Comme Aaron Eckhart » Harvey Dent a si bien dit dans Le chevalier noir , soit vous mourez en héros, soit vous vivez assez longtemps pour vous voir devenir le méchant. Il s’agit d’une philosophie intrigante qui suggère que, quelles que soient les intentions honorables ou les qualités moralisatrices d’un héros, avec le temps et une exposition prolongée à la corruption, au pouvoir et à des circonstances changeantes, il viendra un moment où les principes qui définissaient sa noblesse seront compromis et s’effondreront.
Peut-être qu'aucun média de narration à l'ère moderne n'est aussi apte à illustrer ce point que la télévision, avec le récit étendu qui s'accompagne de plusieurs saisons donnant plus de possibilités aux personnages d'être explorés plus en détail, de relever des défis de plus de façons et, finalement, de passer plus complètement du héros au méchant. Qu'il s'agisse d'escrocs bien intentionnés dont les idéaux s'amenuisent à mesure que l'ambition s'installe, ou de grands dirigeants qui promettent la liberté mais provoquent destruction et tyrannie, ces personnages de télévision servent d'explorations époustouflantes de la moralité et de la disgrâce .
10 Jimmy McGill / Saul Goodman
« Tu ferais mieux d'appeler Saul » (2015-2022)
Jimmy McGill alias Saul Goodman dans Better Call Saul
Image via AMC
Donné Tu ferais mieux d'appeler Saul sert de préquelle à Briser le mauvais , celui de Jimmy McGill ( Bob Odenkirk ) la descendance morale vers Saul Goodman était peut-être connue depuis le début, mais cela ne rend pas la corruption moins tragique ou moins convaincante. Dans Tu ferais mieux d'appeler Saul , le public découvre McGill comme un défenseur public de bas niveau avec une connaissance fragile du droit et un passé d'escroc alors qu'il utilise ses compétences douteuses pour obtenir des verdicts bénéfiques pour les personnes exploitées.

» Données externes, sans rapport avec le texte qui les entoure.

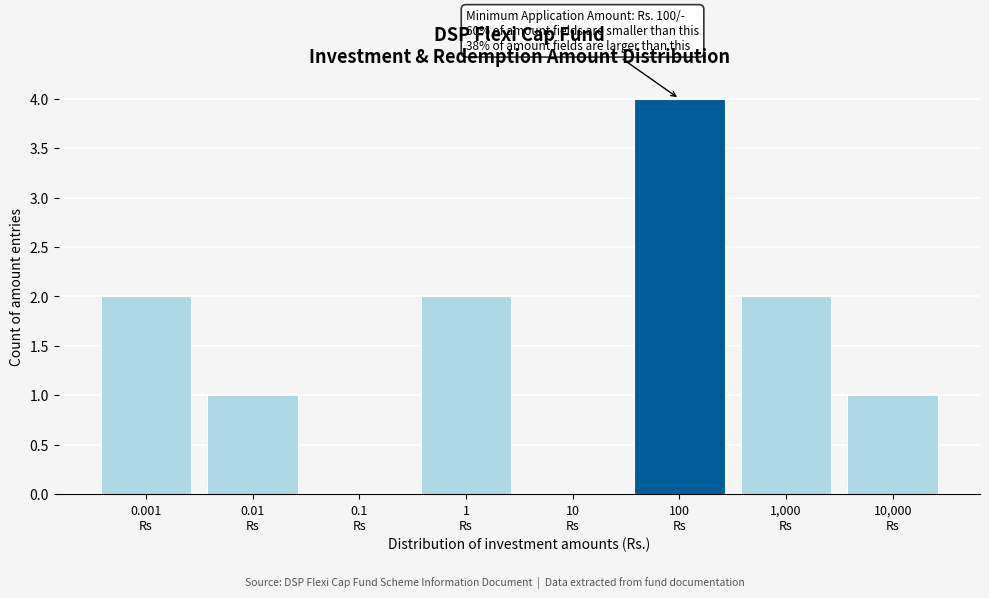

What is the greatest value displayed?

4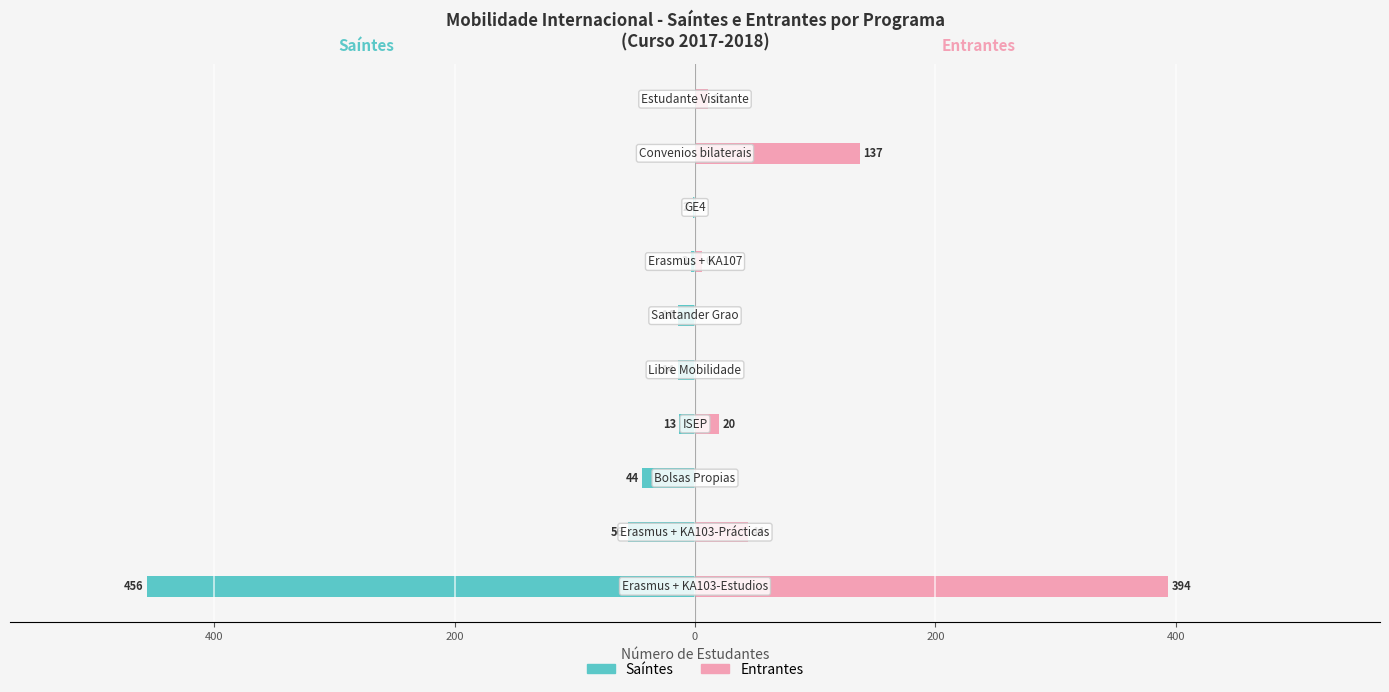

How many bars are there in each group?

2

Cependant, à mesure qu'il se rapproche d'un cartel de la drogue, la mentalité de McGill selon laquelle la fin justifie les moyens s'estompe progressivement à mesure qu'il devient un avocat pénaliste flamboyant et amoral représentant le trafic de drogue.

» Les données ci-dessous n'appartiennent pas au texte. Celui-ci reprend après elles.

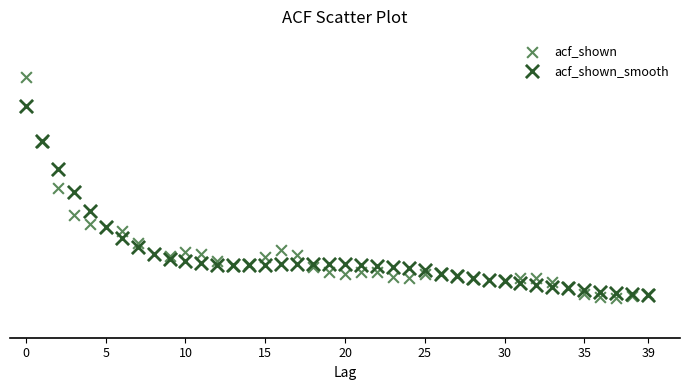

What are all the series names shown in the legend?

acf_shown, acf_shown_smooth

Il a peut-être commencé comme un anti-héros plus que comme un véritable héros, mais le voir corrompu au point où il est activement impliqué dans des opérations de cartel est une énorme chute de la magouille idéaliste dans laquelle il s’est engagé au cours des premières saisons de la série. L'érosion morale est magnifiquement gérée par le créateur Vince Giligan , qui non seulement offre un spin-off enrichissant et significatif, mais imprègne McGill d'une telle profondeur et d'une telle contradiction que de nombreuses scènes du personnage dans Briser le mauvais sont complètement recontextualisés lors de la relecture.